As always, a large company chooses a compromise – the most affordable form of compensating for a battle lost in advance, from its point of view; however, such a form should convey a message to the existing base of users that the DSLR story has not ended yet.
Why an introduction like this? Well, until recently we have expressed all criticisms about entry-level DSLRs in terms of their policy based on former glory. Today, the situation is a little bit different, however. Today, Canon’s main problem in the entry-level domain is not Nikon. Not because the said company is a bad rival (quite the contrary), but because both companies are facing an entire armada of technologically ambitious companies, hungry for profit, whose common denominator is an inconspicuous acronym MILC (Mirrorless Interchangeable Lens Camera).
Since (almost) everything has been said long ago in the DSLR category, there is almost no room for some revolutionary solutions. Where there is room (in the domain of the sensor), it equally applies to other categories of digital camera technology, including MILC. In order for the technical differences between entry-level MILC and DSLR cameras to be clearer, Canon has decided to raise the entry-level DSLR class to a level higher than before and thus buy time until it gets down more seriously to its MILC product, the EOS M. This resulted in a certain problem with the next generation of middle-class DSLRs, since the camera reviewed here, EOS 760D, practically completely took over the position once held by the 70D. And where is the twin brother, EOS 750D, introduced together with the 760D? Well, we would like to know that, too… For now, we can only be sure that the policy of cryptic labels for the US market is still current, so the 750D is labeled T6i, whereas the 760D is also known as T6s. Long live confusion!

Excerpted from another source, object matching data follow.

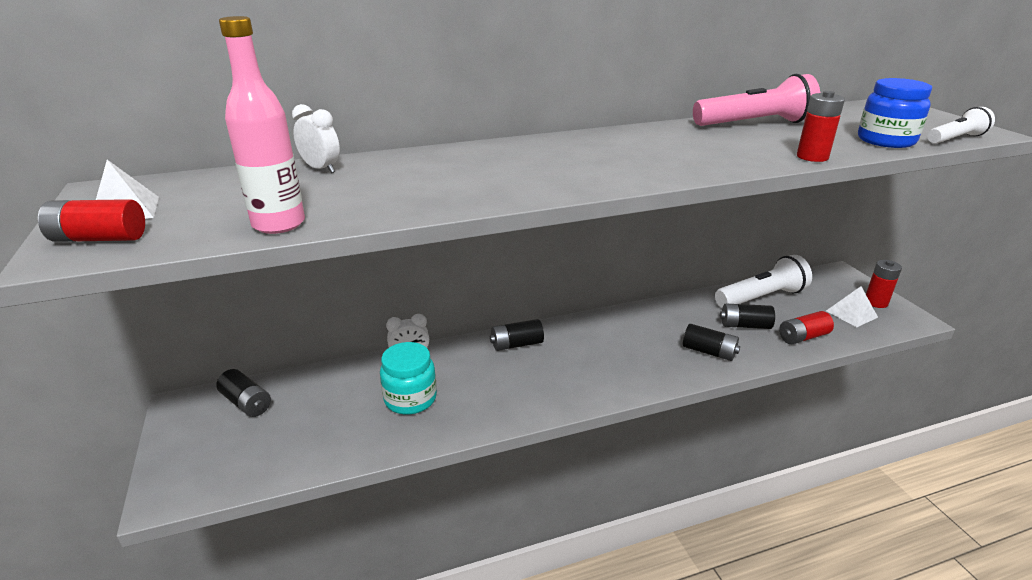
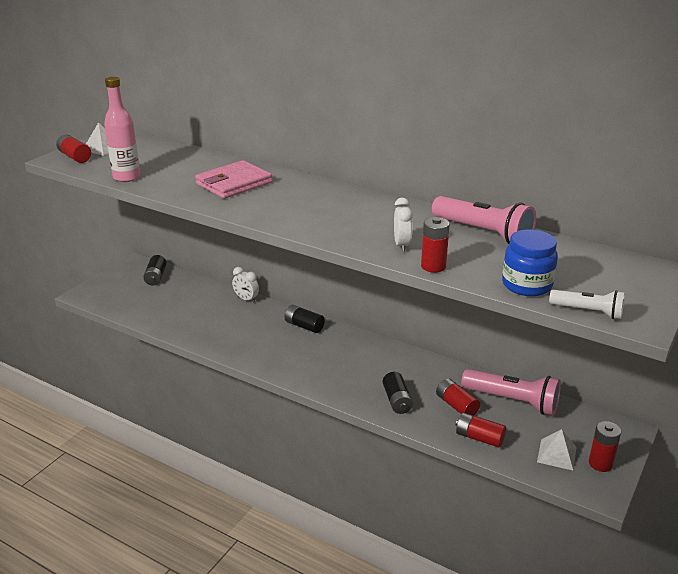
camera: 50 degrees right, 0 degrees up
(321, 169) = (198, 157): white clock -> white clock (402, 245)
(410, 399) = (212, 317): turquoise jar -> none
(447, 173) = (234, 183): none -> pink wallet
(745, 325) = (456, 405): black battery -> red battery
(761, 297) = (512, 401): white flashlight -> pink flashlight

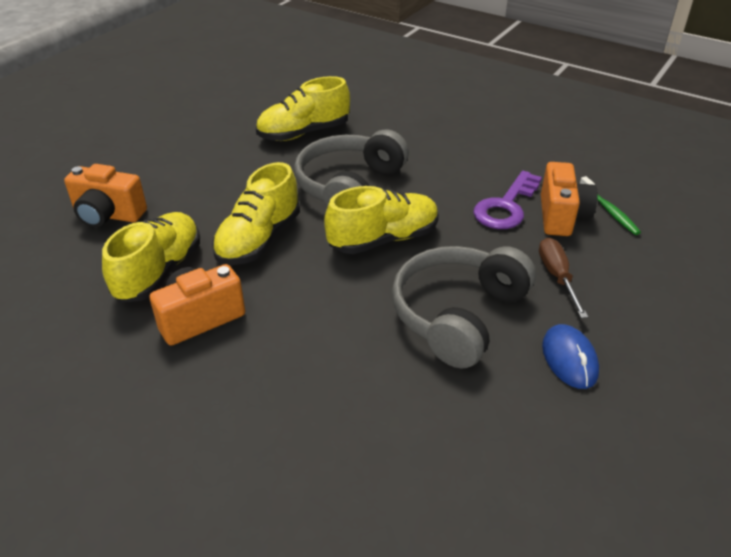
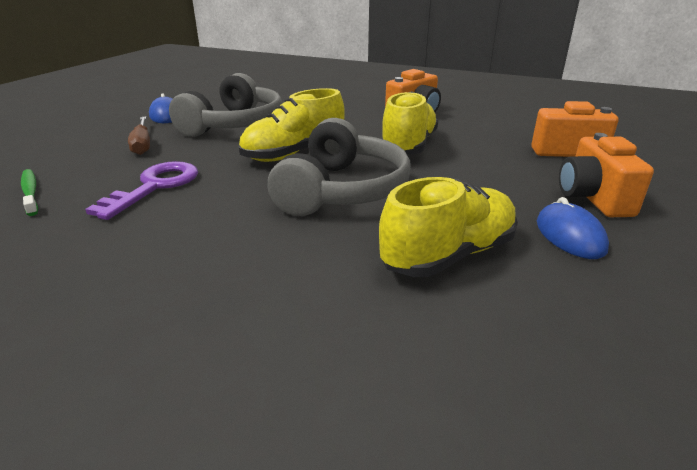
camera: 170 degrees right, 10 degrees down
(159, 271) = (469, 127): yellow shoe -> none
(220, 137) = (569, 235): none -> blue mouse
(561, 216) = (95, 183): orange camera -> orange camera (593, 198)

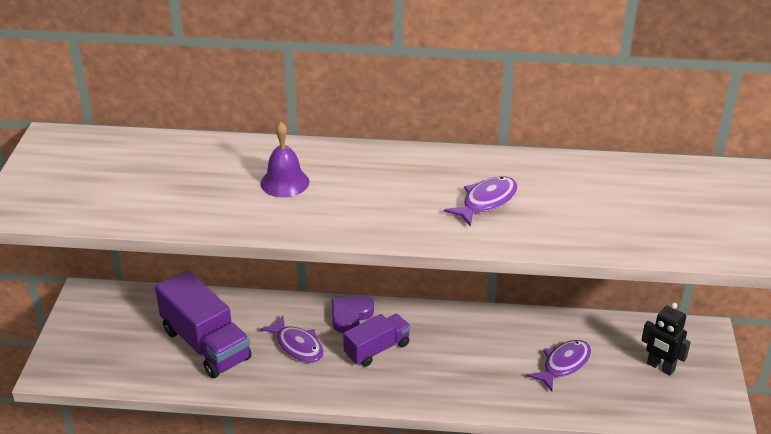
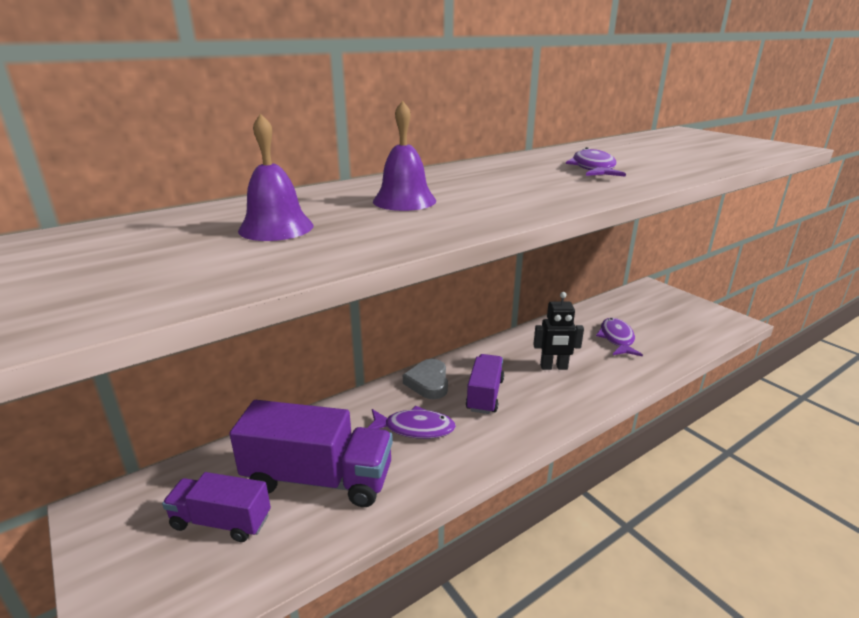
camera: 40 degrees left, 10 degrees down
(135, 339) = (221, 521): none -> purple truck
(181, 179) = (276, 228): none -> purple bell
(350, 316) = (428, 382): purple heart -> grey heart
(660, 367) = (664, 314): black robot -> black robot (554, 367)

When it was promoted a little less than two years ago, the Canon EOS 700D provoked an avalanche of criticisms because of the fact that it differed from its predecessor (EOS 650D) virtually only in terms of the firmware and the logo. This had major repercussions in the public, so it resulted in a definite slowdown of the tempo and the prolongation of the cycle in which new generations replaced older ones in a year or two. Was it worth waiting? Judge for yourself:
Technical characteristics: Canon EOS 760D and 750D in comparison to 700D
Regardless of which of the two new models we observe, the most noticeable and undoubtedly most intriguing is the difference in the sensor. After a several-year-long drought with innovations in this field and only a shy attempt in the form of a 20MP APS-C sensor that was featured by the 70D and 7D Mark II, Canon has finally plucked up the courage to show the market something really new. How new this is in terms of technology it is still early to say, but it is good that we have finally budged away from the well-known 18MP. Not because 18MP is a little (since for most needs it is not), but due to the fact that it unambiguously indicates that the project team were not idling their days away. Whether the enthusiasm is justified – we will see.
There are some more innovations – an improved buffer, the AF is new, the same goes for light metering, built-in Wi-Fi, and there are also some minutiae that separate the two versions of the camera from each other. Let’s start one thing at a time.
Depending on whether you opt for the weaker 750D or the more advanced 760D, kit lenses included in the package differ. Yet, these are not any profound differences, since three out of four lenses in total are available for both models. The basic kit lens, as always in this class, is the EF-S 18-55mm f/3.5-5.6 IS STM, and it is accompanied by the EF-S 18-135mm f/3.5-5.6 IS STM and the telephoto lens labeled EF-S 55-250mm f/4-5.6 IS STM. The fourth one, an old zoom lens with a great focal length, EF-S 18-200mm f/3.5-5.6 IS, is available only with the 760D. We would rather if the lenses such as the new EF-S 10-18mm f/4-5.6 or short, but very serious, the so-called pancake prime lenses like the EF-S 24mm f/2.8 STM or EF 40mm f/2.8 STM were included in the package. Typical absence of far-sightedness.
Canon EOS 760D, the content of the package with the EF-S 18-55mm f/3.5-5.6 IS STM
In the basic kit package, which we also had when we reviewed these cameras, aside from the camera and a body cap, there are also: an EF-S 18-55mm f/3.5-5.6 IS STM lens with its two caps, an LP-E17 Li-Ion battery with a protective lid, an LC-E17 battery charger (or the LC-E17E version with a cable, as shown in the picture), a shoulder belt, a USB cable, and a printed manual. Depending on the market, two DVDs are included in the package, one of which is the software, while the other is an electronic manual and accompanying applications. The software is designed for the Windows and Mac OS systems, and aside from the well-known Digital Photo Professional RAW convertor, it includes an EOS Utility tool, for controlling the camera via a cable or wirelessly and for transferring files to a computer; Picture Style Editor, by means of which color styles can be adjusted as one likes; and Image Browser EX, for preview and basic arrangement of images. The entire software is also available on the manufacturer’s official website.